For fifty extraordinary years Gilbert & George have been devoted to being a living sculpture – two people, one artist – walking the streets of London’s East End, recording what they see and their own presence within it. Their half century together is celebrated at the MAC, Belfast, with SCAPEGOATING, an exhibition of pictures made in 2013 that has been shown so far in London, Paris, Berlin, and Budapest.

Context is everything – the context in which the pictures are conceived and made, and the context in which they are shown. ‘Islamophobia’ (2013) suggests a manifesto for the work – the Woolwich murder that year of fusilier Lee Rigby. Gilbert & George’s skeletal forms dance across a Workers’ Party poster which asks: “How can we fight islamophobia and scapegoating?” crossed by a sinister chain of drug ’empties’. The artists believe that what is intensely local is also universal. Each city where the exhibition has been shown, and Belfast itself of course, has its own particular hidden story of drugs, conflict, poverty, division and diversity, prejudice and fragmentation and so the pictures will resonate differently and specifically wherever they are shown.

AHEM (2013)

In his introduction to the catalogue, MAC curator Hugh Mulholland states that “we introduce THE SCAPEGOATING PICTURES to Northern Ireland, which remains a divided and fractured society at times unable to confront uncomfortable truths.”

Several of the larger than life images feature Muslim women, at the same time both secretive and highly noticeable, dressed in burqas, mirror-imaged so they take on a menacing, crow-like appearance, their eyes sometimes fearful, sometimes challenging. They stride through the streets wearing flip-flops, carrying handbags, clutching children, flanked ceremonially by Gilbert & George. Other images show Asian men, men in hats or hoodies and white van men against a dilapidated background of walls, graffiti and street signs which locate the images in time and place. The canvasses are littered with hugely magnified bomb-bullet nitrous oxide canisters and in the midst of this the artists are at the same time part of and apart from it, becoming robotic, fractured, electric and depersonalised. The masks they wear hint at their own concealed identities – who are Gilbert & George, really, behind the meticulous performance?

The eponymous triptych, ‘Scapegoating’ fills the largest wall of the gallery and cleverly shocks and confronts the viewer with Gilbert & George’s central belief that what is truly to blame is institutionalised religion and fundamentalism, with its history of child abuse and hypocritical hostility to homosexuality. “So much of religion is based on intolerance”, they say in the short but enlightening video made for the Belfast exhibition.
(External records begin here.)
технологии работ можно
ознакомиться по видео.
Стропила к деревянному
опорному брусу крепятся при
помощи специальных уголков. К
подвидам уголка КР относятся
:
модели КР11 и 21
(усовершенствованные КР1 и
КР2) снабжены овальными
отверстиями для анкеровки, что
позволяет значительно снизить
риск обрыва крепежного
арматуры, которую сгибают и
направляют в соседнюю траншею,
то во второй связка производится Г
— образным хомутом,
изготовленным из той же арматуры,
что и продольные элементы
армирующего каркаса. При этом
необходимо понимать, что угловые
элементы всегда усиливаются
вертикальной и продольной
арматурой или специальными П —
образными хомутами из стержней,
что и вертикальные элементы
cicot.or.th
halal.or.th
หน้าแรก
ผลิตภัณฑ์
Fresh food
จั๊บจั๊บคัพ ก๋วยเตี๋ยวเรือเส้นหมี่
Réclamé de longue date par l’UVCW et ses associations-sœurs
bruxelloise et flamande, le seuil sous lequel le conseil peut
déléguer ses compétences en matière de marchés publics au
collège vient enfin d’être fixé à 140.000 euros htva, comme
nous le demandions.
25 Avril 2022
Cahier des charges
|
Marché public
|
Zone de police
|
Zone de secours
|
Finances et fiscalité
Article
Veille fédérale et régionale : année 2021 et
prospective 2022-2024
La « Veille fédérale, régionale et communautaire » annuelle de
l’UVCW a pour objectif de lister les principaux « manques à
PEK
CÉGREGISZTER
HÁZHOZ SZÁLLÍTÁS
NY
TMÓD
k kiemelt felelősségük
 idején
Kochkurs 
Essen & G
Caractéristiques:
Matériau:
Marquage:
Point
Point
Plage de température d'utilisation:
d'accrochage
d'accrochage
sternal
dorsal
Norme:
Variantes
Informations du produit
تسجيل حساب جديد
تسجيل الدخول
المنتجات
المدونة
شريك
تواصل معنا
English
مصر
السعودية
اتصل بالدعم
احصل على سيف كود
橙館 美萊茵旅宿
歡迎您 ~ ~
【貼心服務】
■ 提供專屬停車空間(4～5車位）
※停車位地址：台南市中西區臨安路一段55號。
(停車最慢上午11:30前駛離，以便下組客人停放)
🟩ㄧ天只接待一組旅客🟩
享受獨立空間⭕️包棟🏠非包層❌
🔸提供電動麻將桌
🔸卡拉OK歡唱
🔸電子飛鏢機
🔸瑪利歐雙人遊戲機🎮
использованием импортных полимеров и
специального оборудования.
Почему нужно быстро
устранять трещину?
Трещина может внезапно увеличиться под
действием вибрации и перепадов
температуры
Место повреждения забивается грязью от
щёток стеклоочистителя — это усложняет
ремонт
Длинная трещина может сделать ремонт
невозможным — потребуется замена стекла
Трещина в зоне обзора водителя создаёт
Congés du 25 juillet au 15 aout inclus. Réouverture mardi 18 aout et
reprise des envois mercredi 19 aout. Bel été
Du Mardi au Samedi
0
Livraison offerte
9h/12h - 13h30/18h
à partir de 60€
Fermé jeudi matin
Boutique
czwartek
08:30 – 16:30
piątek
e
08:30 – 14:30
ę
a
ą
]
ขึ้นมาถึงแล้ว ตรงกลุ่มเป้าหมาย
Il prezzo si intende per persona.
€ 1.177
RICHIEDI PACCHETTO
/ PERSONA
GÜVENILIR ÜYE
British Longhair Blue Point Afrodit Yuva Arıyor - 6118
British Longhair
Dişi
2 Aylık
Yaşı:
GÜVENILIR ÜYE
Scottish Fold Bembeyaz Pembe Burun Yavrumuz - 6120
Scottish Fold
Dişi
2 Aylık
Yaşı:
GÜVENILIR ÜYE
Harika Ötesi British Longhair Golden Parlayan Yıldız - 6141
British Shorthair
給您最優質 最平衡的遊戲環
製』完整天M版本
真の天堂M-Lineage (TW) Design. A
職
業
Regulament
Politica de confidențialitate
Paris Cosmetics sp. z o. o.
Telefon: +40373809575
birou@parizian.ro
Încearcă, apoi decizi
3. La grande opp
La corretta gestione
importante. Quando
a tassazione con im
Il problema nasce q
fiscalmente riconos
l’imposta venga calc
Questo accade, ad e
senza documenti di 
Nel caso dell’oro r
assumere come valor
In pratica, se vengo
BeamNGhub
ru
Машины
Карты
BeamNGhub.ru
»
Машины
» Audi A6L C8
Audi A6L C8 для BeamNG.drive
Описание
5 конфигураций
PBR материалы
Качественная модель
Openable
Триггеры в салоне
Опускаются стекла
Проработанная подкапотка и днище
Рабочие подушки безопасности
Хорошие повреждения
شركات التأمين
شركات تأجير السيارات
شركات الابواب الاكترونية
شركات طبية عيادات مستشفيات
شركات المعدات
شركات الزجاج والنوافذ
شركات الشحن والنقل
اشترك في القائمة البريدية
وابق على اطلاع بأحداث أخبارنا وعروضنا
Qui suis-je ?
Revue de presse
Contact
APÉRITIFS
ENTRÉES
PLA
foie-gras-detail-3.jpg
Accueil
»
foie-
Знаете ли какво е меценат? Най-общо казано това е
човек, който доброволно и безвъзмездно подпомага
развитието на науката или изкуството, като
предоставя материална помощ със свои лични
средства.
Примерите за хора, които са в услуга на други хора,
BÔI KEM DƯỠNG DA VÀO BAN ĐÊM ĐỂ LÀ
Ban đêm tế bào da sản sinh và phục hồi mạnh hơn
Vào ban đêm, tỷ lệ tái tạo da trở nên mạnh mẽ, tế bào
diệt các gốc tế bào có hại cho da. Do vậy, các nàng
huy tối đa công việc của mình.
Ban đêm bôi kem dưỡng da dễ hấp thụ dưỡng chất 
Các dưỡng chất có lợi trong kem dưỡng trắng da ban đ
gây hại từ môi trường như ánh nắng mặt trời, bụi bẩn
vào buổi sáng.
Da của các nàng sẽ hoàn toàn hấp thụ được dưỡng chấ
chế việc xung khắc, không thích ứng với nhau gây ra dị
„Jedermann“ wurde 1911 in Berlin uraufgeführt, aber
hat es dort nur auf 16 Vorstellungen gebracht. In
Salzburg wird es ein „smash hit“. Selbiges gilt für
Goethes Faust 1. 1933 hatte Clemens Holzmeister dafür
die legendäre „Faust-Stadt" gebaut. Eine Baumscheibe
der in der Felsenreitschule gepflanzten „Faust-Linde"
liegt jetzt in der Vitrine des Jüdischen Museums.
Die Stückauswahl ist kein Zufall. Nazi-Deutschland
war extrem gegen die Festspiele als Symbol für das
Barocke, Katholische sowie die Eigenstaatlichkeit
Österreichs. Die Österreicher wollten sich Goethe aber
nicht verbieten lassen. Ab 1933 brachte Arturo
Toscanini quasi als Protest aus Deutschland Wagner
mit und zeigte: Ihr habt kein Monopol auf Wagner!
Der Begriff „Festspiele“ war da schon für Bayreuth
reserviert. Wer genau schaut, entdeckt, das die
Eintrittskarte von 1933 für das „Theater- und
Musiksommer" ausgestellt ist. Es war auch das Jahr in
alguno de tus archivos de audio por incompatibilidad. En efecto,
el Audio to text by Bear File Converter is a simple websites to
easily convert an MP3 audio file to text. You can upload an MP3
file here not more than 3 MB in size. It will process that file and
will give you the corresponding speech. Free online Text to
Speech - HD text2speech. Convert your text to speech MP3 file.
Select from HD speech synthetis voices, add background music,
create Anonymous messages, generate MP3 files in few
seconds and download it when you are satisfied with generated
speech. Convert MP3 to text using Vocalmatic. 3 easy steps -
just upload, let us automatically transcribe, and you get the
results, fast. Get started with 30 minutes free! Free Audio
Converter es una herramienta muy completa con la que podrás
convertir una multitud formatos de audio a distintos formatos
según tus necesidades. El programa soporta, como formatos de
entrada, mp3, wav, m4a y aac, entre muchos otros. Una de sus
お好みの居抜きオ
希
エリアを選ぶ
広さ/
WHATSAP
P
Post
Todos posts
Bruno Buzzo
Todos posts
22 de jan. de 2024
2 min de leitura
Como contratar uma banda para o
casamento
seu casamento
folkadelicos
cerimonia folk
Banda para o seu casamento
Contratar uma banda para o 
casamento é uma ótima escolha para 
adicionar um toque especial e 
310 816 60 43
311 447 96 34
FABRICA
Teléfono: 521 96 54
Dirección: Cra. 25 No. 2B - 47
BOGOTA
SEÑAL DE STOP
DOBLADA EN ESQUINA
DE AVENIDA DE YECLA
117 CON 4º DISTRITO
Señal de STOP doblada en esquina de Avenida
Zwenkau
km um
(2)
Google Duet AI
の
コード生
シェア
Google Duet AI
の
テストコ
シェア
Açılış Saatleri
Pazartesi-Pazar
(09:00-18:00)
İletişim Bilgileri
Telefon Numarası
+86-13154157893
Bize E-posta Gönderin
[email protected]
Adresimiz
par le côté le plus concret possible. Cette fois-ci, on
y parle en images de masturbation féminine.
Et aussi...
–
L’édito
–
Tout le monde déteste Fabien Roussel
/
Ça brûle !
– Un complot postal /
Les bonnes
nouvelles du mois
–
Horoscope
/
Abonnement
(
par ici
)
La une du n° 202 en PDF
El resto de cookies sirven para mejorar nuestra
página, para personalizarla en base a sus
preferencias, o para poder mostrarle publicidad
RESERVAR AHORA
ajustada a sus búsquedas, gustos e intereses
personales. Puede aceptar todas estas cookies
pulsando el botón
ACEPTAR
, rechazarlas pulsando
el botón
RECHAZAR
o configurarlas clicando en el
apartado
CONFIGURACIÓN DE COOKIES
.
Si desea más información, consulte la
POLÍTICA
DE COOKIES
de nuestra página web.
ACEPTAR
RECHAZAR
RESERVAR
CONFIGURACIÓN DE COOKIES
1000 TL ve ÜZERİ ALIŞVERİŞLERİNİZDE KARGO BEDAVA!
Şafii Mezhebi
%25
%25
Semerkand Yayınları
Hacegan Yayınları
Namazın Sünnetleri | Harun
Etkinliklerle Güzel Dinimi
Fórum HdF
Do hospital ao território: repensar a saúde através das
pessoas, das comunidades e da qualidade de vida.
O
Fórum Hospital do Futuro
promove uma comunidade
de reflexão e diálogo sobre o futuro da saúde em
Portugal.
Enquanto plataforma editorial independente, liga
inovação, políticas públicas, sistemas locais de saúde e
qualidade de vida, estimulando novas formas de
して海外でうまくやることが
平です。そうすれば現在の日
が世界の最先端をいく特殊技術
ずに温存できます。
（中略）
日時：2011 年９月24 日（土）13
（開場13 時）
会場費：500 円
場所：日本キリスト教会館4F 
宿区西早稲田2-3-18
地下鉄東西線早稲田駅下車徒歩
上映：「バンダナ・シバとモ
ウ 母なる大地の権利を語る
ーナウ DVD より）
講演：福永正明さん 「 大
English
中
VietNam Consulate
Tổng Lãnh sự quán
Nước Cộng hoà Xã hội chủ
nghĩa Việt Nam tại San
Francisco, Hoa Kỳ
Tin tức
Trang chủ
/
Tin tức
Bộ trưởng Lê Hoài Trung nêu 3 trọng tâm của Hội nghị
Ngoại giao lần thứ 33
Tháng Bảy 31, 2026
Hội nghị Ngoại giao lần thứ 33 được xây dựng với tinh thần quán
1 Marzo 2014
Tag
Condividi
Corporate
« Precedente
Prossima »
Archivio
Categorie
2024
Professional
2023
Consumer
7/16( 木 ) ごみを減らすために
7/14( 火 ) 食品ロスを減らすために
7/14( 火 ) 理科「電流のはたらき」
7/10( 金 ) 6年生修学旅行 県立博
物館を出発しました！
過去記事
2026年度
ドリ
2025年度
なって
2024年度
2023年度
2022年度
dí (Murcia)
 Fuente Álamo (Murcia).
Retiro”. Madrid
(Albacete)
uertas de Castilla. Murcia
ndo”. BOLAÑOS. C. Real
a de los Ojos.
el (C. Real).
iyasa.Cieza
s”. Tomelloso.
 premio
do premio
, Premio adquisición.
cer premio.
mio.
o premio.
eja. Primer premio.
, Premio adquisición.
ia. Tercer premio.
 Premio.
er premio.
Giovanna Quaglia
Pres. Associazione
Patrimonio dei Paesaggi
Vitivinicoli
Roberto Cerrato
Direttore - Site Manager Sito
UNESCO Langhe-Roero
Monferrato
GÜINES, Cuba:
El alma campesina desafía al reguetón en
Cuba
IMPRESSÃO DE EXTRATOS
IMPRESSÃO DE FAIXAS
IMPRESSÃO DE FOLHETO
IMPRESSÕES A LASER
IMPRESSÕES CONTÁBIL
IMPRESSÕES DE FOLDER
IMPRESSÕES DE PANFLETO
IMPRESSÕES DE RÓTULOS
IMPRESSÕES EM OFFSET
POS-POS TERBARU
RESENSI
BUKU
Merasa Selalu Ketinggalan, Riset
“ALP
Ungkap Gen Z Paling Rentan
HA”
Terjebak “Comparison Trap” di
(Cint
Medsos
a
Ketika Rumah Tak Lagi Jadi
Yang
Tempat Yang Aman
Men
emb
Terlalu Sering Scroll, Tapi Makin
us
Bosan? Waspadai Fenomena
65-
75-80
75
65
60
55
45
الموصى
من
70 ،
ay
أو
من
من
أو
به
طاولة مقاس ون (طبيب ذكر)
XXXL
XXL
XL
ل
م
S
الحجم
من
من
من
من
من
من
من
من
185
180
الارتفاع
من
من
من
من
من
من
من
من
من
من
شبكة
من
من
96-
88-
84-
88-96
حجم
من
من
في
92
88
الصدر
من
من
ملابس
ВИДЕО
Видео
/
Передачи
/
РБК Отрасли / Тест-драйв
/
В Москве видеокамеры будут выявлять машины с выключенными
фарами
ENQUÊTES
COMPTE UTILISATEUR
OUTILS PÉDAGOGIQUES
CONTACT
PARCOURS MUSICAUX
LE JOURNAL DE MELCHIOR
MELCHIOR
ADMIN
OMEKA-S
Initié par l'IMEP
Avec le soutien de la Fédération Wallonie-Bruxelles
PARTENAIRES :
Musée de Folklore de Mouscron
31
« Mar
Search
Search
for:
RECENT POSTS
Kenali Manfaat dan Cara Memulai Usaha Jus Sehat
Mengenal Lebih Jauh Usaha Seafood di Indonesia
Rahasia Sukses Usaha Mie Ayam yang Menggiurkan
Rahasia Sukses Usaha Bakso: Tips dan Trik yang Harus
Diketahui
Gilbert & George are committed to an “emotional, human art”. As they sit watching people go past the window of their shared ceremonial home and studio, they see that “every single person is amazing in some way or another”; “whatever is happening outside our front door is happening in the whole world”. Their work fulfils its moral ambition to help us to see and to engage with what is invisible, absurd and truly fundamental in our surroundings. “We want to be in the thick of it,” they say, “We want to be part of the change.”

Art can take the familiar and banal, those things that we no longer really see, and make them literally larger than life. What would Gilbert & George see if they were to walk the streets of Belfast? Prescription pills, “paramilitary” thugs and peacewalls? What needs to change, and who is really to blame? SCAPEGOATING invites engagement, conversation, debate and reflection – helped greatly by knowledgeable and enthusiastic gallery attendants, a vast improvement on the ubiquitous ‘audioguide’. And they don’t mind if you take photos. Get a group together, and go see it.

 

The exhibition is on at the MAC until 22 April and is free, although visitors are asked for a donation.